In essence the story boils down to a ‘buddy movie’; Boog is a domesticated grizzly bear living in the garage of his keeper, Beth, and performs, with her, on stage under the guise of teaching the audience. Elliot is a scrawny, fast talking ‘A.D.H.D.’ deer. When the two meet and embark on a rampage hyped up on sugar, Beth makes the hard choice to release Boog back into the wild, but complications arise with the timing, for hunting season is but three days away and once ‘open season’ starts will Boog be safe on his own? Ok, so we can see that there is little originality in the story; a wild one drives a calm one into a situation beyond his understanding and control, resulting in a ‘punishment’ that forces the two to become friends against their will, and working together they then overcome a threatening situation. A clichéd formula, much? Seen it before, much? As such, Open Season is already on an uphill path, because the film does not stray from this obvious plot at any stage; those of us with any filmic savvy will know the plot the second the two main characters meet, from then it’s just a case of join the dots to the typically sappy ending.

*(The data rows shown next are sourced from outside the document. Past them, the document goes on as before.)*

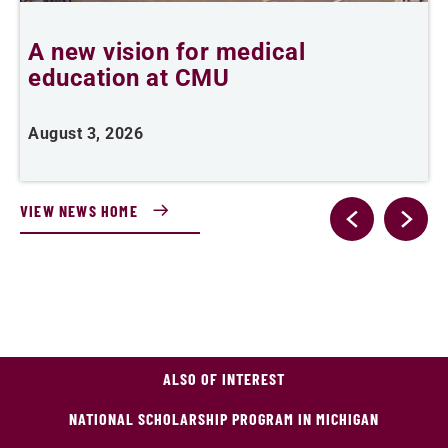
A new vision for medical
education at CMU
m
August 3, 2026
A
VIEW NEWS HOME
ALSO OF INTEREST
NATIONAL SCHOLARSHIP PROGRAM IN MICHIGAN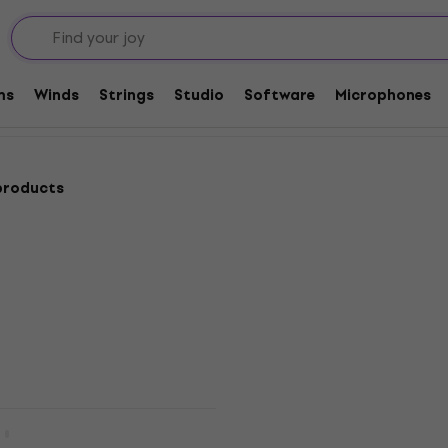
 Desks
ms
Winds
Strings
Studio
Software
Microphones
products
New
Digital Mixer
Quantity discount
Teenage Engineering EP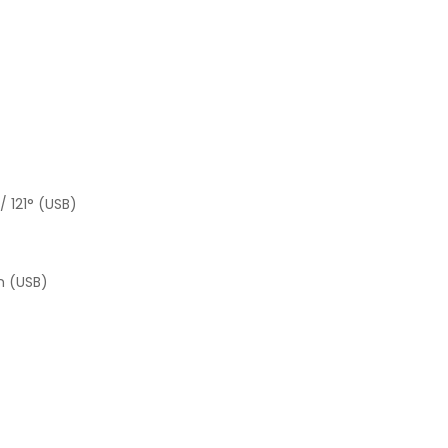
/ 121° (USB)
m (USB)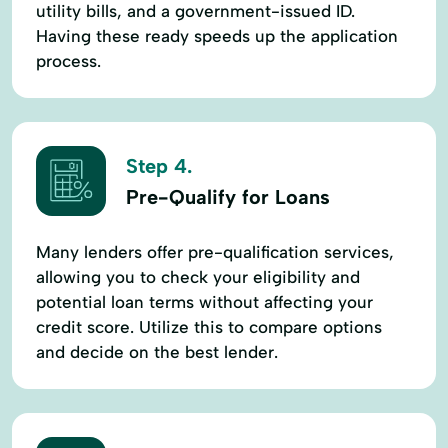
utility bills, and a government-issued ID.
Having these ready speeds up the application
process.
Step 4.
Pre-Qualify for Loans
Many lenders offer pre-qualification services,
allowing you to check your eligibility and
potential loan terms without affecting your
credit score. Utilize this to compare options
and decide on the best lender.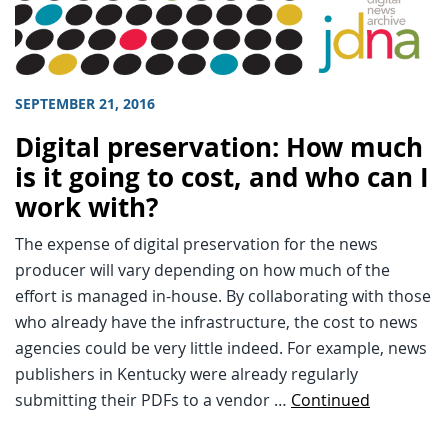
SEPTEMBER 21, 2016
Digital preservation: How much
is it going to cost, and who can I
work with?
The expense of digital preservation for the news
producer will vary depending on how much of the
effort is managed in-house. By collaborating with those
who already have the infrastructure, the cost to news
agencies could be very little indeed. For example, news
publishers in Kentucky were already regularly
submitting their PDFs to a vendor …
Continued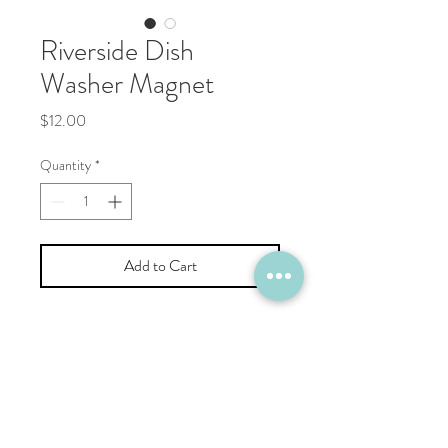
Riverside Dish
Washer Magnet
Price
$12.00
Quantity
*
Add to Cart
C H E E K Y B R
I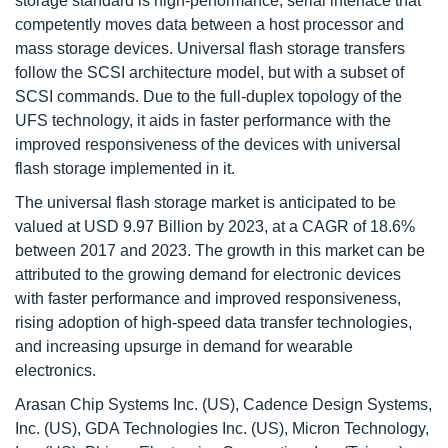
storage standard is high-performance, serial interface that
competently moves data between a host processor and
mass storage devices. Universal flash storage transfers
follow the SCSI architecture model, but with a subset of
SCSI commands. Due to the full-duplex topology of the
UFS technology, it aids in faster performance with the
improved responsiveness of the devices with universal
flash storage implemented in it.
The universal flash storage market is anticipated to be
valued at USD 9.97 Billion by 2023, at a CAGR of 18.6%
between 2017 and 2023. The growth in this market can be
attributed to the growing demand for electronic devices
with faster performance and improved responsiveness,
rising adoption of high-speed data transfer technologies,
and increasing upsurge in demand for wearable
electronics.
Arasan Chip Systems Inc. (US), Cadence Design Systems,
Inc. (US), GDA Technologies Inc. (US), Micron Technology,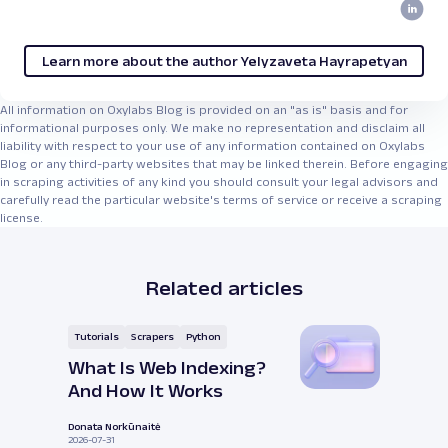
Learn more about the author Yelyzaveta Hayrapetyan
All information on Oxylabs Blog is provided on an "as is" basis and for
informational purposes only. We make no representation and disclaim all
liability with respect to your use of any information contained on Oxylabs
Blog or any third-party websites that may be linked therein. Before engaging
in scraping activities of any kind you should consult your legal advisors and
carefully read the particular website's terms of service or receive a scraping
license.
Related articles
Tutorials
Scrapers
Python
What Is Web Indexing?
And How It Works
Donata Norkūnaitė
2026-07-31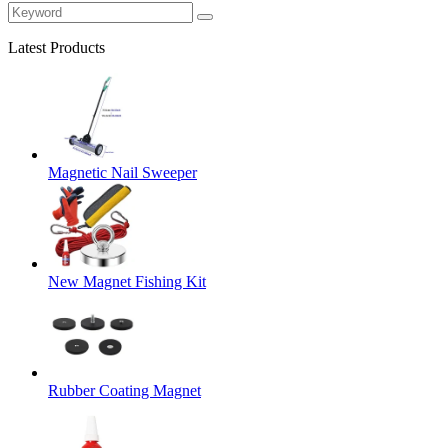
Latest Products
Magnetic Nail Sweeper
New Magnet Fishing Kit
Rubber Coating Magnet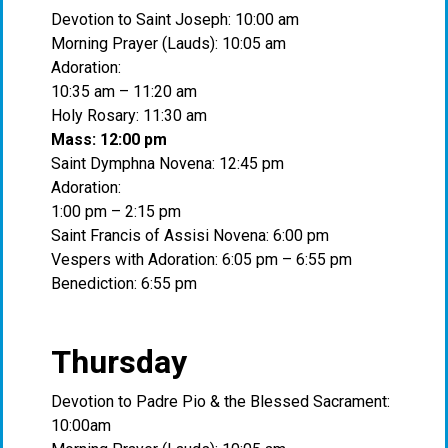
Devotion to Saint Joseph: 10:00 am
Morning Prayer (Lauds): 10:05 am
Adoration:
10:35 am – 11:20 am
Holy Rosary: 11:30 am
Mass: 12:00 pm
Saint Dymphna Novena: 12:45 pm
Adoration:
1:00 pm – 2:15 pm
Saint Francis of Assisi Novena: 6:00 pm
Vespers with Adoration: 6:05 pm – 6:55 pm
Benediction: 6:55 pm
Thursday
Devotion to Padre Pio & the Blessed Sacrament:
10:00am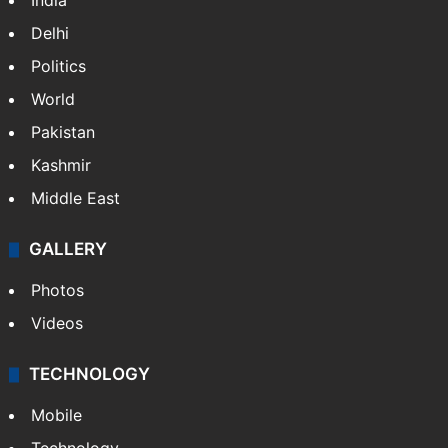
India
Delhi
Politics
World
Pakistan
Kashmir
Middle East
GALLERY
Photos
Videos
TECHNOLOGY
Mobile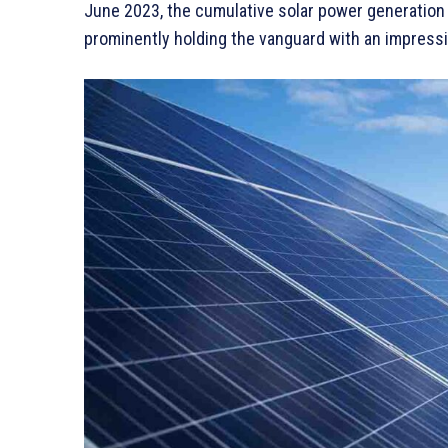
June 2023, the cumulative solar power generation
prominently holding the vanguard with an impressi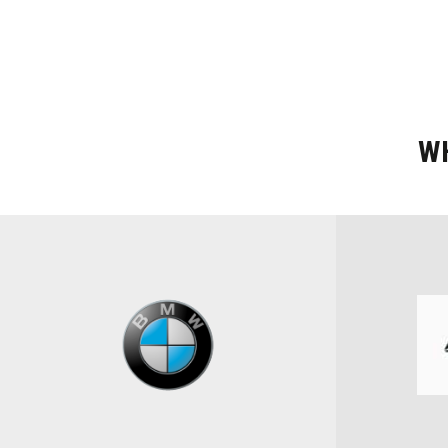
W
BRAND
Select Brand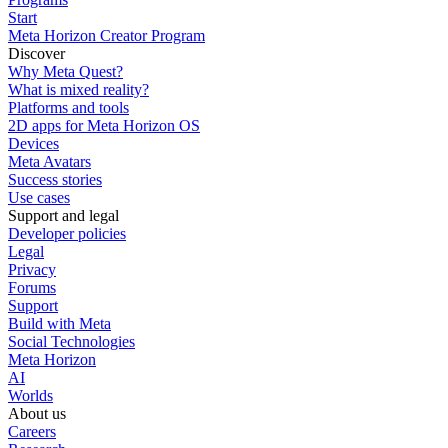
Start
Meta Horizon Creator Program
Discover
Why Meta Quest?
What is mixed reality?
Platforms and tools
2D apps for Meta Horizon OS
Devices
Meta Avatars
Success stories
Use cases
Support and legal
Developer policies
Legal
Privacy
Forums
Support
Build with Meta
Social Technologies
Meta Horizon
AI
Worlds
About us
Careers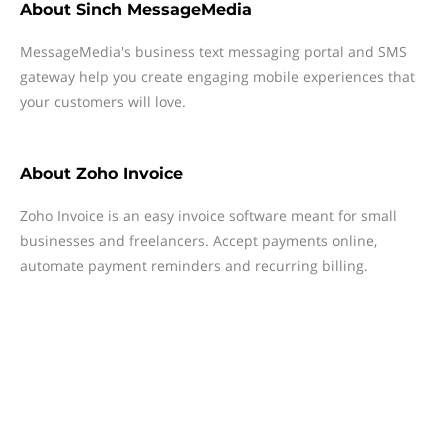
About
Sinch MessageMedia
MessageMedia's business text messaging portal and SMS
gateway help you create engaging mobile experiences that
your customers will love.
About
Zoho Invoice
Zoho Invoice is an easy invoice software meant for small
businesses and freelancers. Accept payments online,
automate payment reminders and recurring billing.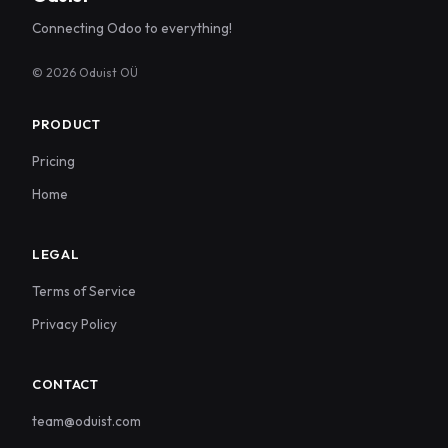
Connecting Odoo to everything!
© 2026 Oduist OÜ
PRODUCT
Pricing
Home
LEGAL
Terms of Service
Privacy Policy
CONTACT
team@oduist.com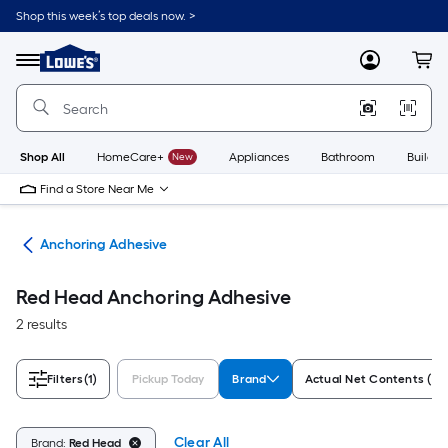
Skip
Shop this week’s top deals now. >
to
Link
main
to
content
Menu
MyLowes
Cart
Lowe's
Home
Improvement
Home
Page
Shop All
HomeCare+
New
Appliances
Bathroom
Buildin
Find a Store Near Me
ues
Anchoring Adhesive
Red Head Anchoring Adhesive
2 results
Filters
(1)
Pickup Today
Brand
Actual Net Contents (Flu
Clear All
Brand:
Red Head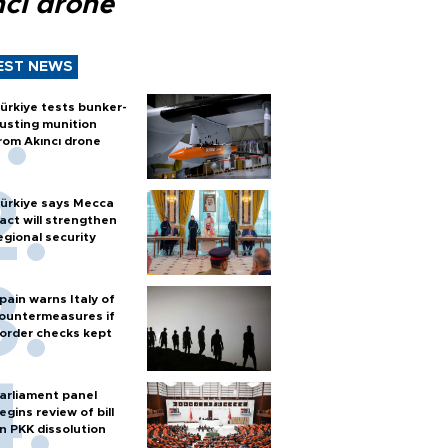
ncı drone
EST NEWS
ürkiye tests bunker-
usting munition
rom Akıncı drone
ürkiye says Mecca
act will strengthen
egional security
pain warns Italy of
ountermeasures if
order checks kept
arliament panel
egins review of bill
n PKK dissolution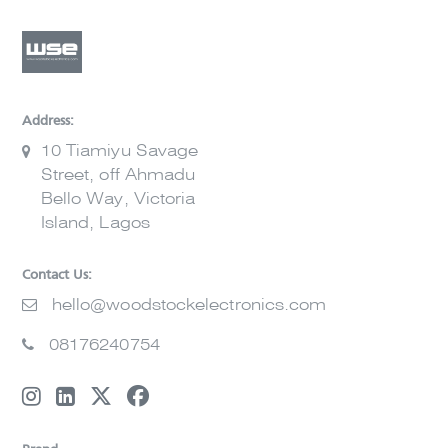
Address:
10 Tiamiyu Savage
Street, off Ahmadu
Bello Way, Victoria
Island, Lagos
Contact Us:
hello@woodstockelectronics.com
08176240754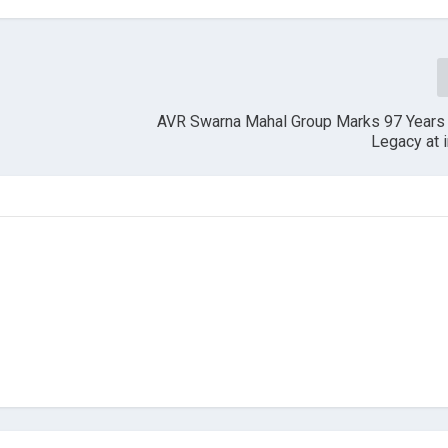
AVR Swarna Mahal Group Marks 97 Years 
Legacy at 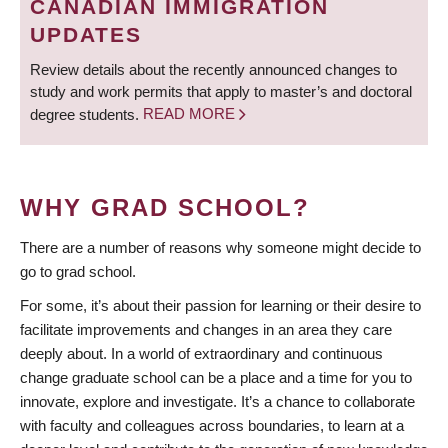
CANADIAN IMMIGRATION
UPDATES
Review details about the recently announced changes to
study and work permits that apply to master’s and doctoral
degree students.
READ MORE
WHY GRAD SCHOOL?
There are a number of reasons why someone might decide to
go to grad school.
For some, it’s about their passion for learning or their desire to
facilitate improvements and changes in an area they care
deeply about. In a world of extraordinary and continuous
change graduate school can be a place and a time for you to
innovate, explore and investigate. It’s a chance to collaborate
with faculty and colleagues across boundaries, to learn at a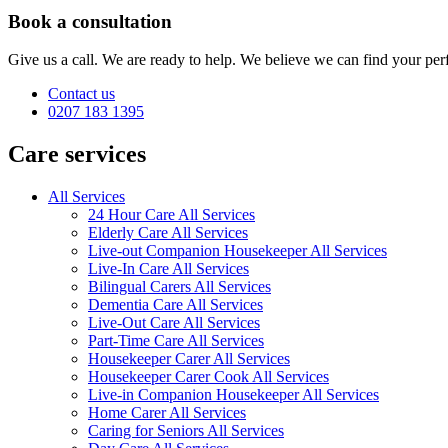
Book a consultation
Give us a call. We are ready to help. We believe we can find your perf
Contact us
0207 183 1395
Care services
All Services
24 Hour Care All Services
Elderly Care All Services
Live-out Companion Housekeeper All Services
Live-In Care All Services
Bilingual Carers All Services
Dementia Care All Services
Live-Out Care All Services
Part-Time Care All Services
Housekeeper Carer All Services
Housekeeper Carer Cook All Services
Live-in Companion Housekeeper All Services
Home Carer All Services
Caring for Seniors All Services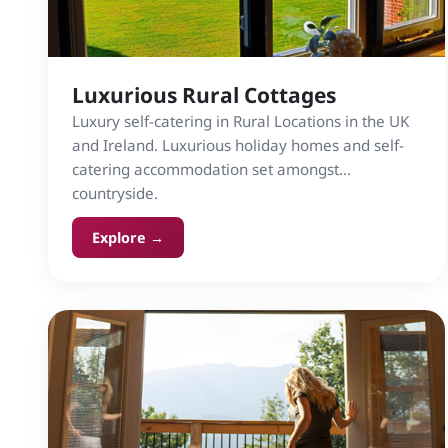
Luxurious Rural Cottages
Luxury self-catering in Rural Locations in the UK
and Ireland. Luxurious holiday homes and self-
catering accommodation set amongst
countryside.
Explore →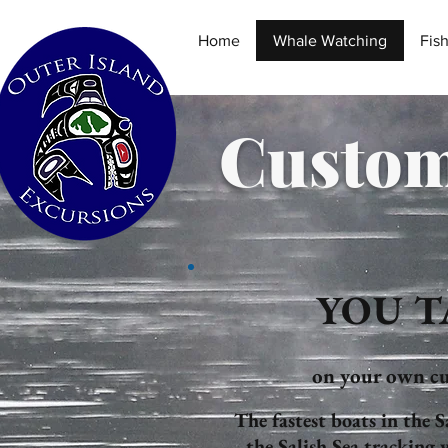
Home
Whale Watching
Fis
Custom
YOU T
on your own cu
The fastest boats in the 
the Salish Sea tracking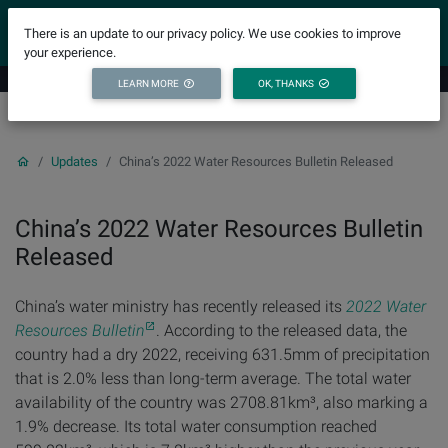
YICODE
There is an update to our privacy policy. We use cookies to improve
your experience.
LEARN MORE
OK, THANKS
Updates
China’s 2022 Water Resources Bulletin Released
China’s 2022 Water Resources Bulletin
Released
China’s water ministry has recently released its
2022 Water
Resources Bulletin
. According to the released data, the
country had a dry 2022, receiving 631.5mm of precipitation
that is 2.0% less than long-term average. The total water
availability of the country was 2708.81km³, also marking a
1.9% decrease. Its total water consumption reached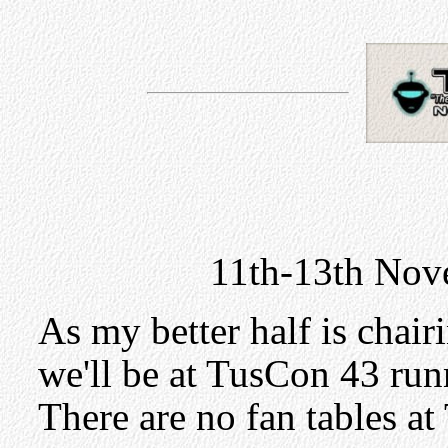
11th-13th Nov
As my better half is chair
we'll be at TusCon 43 run
There are no fan tables at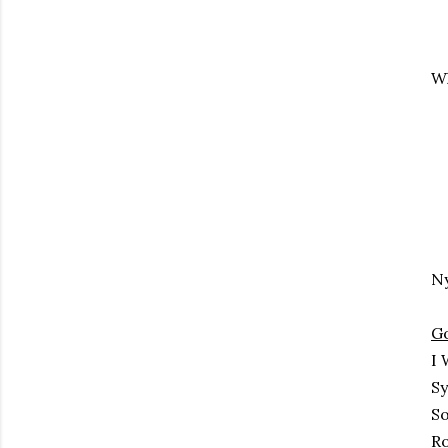
Wh
N
G
I 
Sy
So
Ro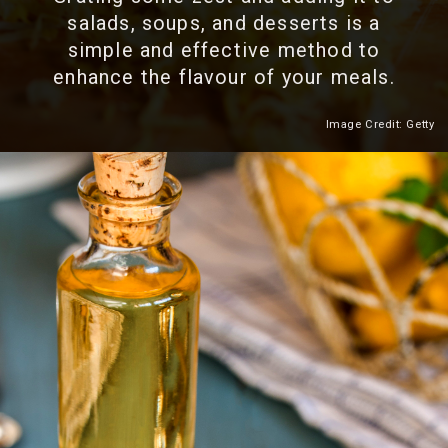
salads, soups, and desserts is a
simple and effective method to
enhance the flavour of your meals.
Image Credit: Getty
Heading 2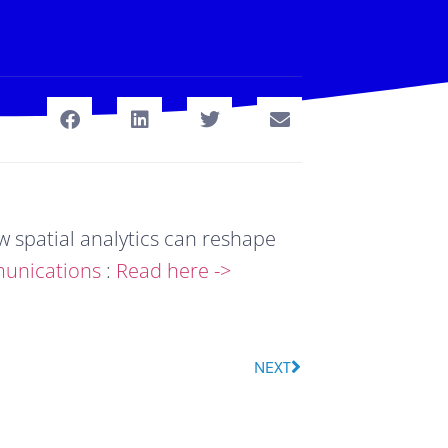
spatial analytics can reshape 
unications
 : 
Read here ->
NEXT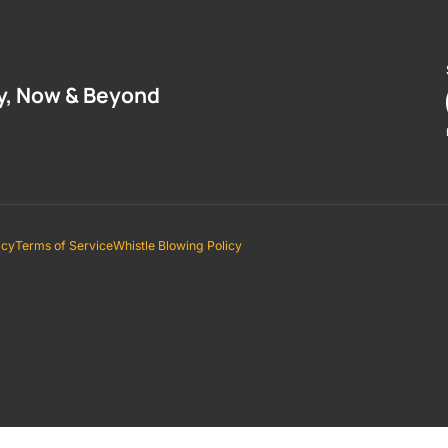
y, Now & Beyond
icy
Terms of Service
Whistle Blowing Policy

Still, at least with likeable characters a tired plot line can be given new life, right?. And here’s Open Season’s second problem, Boog is voiced by Martin Lawrence and Elliot by Ashton Kutcher, neither of which have the presence or the ability to bring an animated character to life, let alone characters that needed to bring a script to life! Aside from Bad Boys and The Butterfly Effect respectively I struggle to think of any films that either have made of any worth, so to rely so heavily on these two to raise a mediocre film to greatness is pure madness. Boog’s journey is that of a typically domesticated animal, unable to fend for himself, or stand up for himself, he can neither fish nor do his business in the woods, needing an actual toilet! In these situations Lawrence’s voice is adequate for the part. However, upon Boog’s transformation to forest leader, rallying the ‘troops’ he fails to ignite that passion needed, even the nods to Braveheart remind us of how badly this acting, and scripting, is. Elliot, on the other hand, is full of life, bouncing around the set in the typically over the top, manic behaviour needed to separate these two characters outlook on life; Kutcher just manages to pull this off, but when it comes to his humility he doesn’t even come close. Perhaps a Frankenstein meld of the two actors would have produced one good performance!
Ah well, at least we can fall back on the comedy. Or not. Unfortunately Open Season aims low. Instead of treating kids like little adults, it treats them like kids, and not very bright ones at that. Typically low brow humour with little or no wit means that kids under five may get some enjoyment out of it, but anyone older will be struggling to raise a smile. Even the slapstick falls, ummm, flat. It comes to something when I proudly produce this 3D disc to my own kids expecting a “wow” response and all that I get back is distain. When I asked why, they say they’ve seen it before – not the film, just everything in it. Out of the mouth of babes, huh?
The thing is, the film is not that bad, it’s just tired and obvious. But here’s the rub. In this, it’s 3D guise, the film looks utterly spectacular; clearly the best 3D presentation to date, more on which in the picture section. Talk about your Catch-22! If ever there was a case for ‘leaving your brain at the door’ then this is it – Open Season is nothing to watch, but everything to see!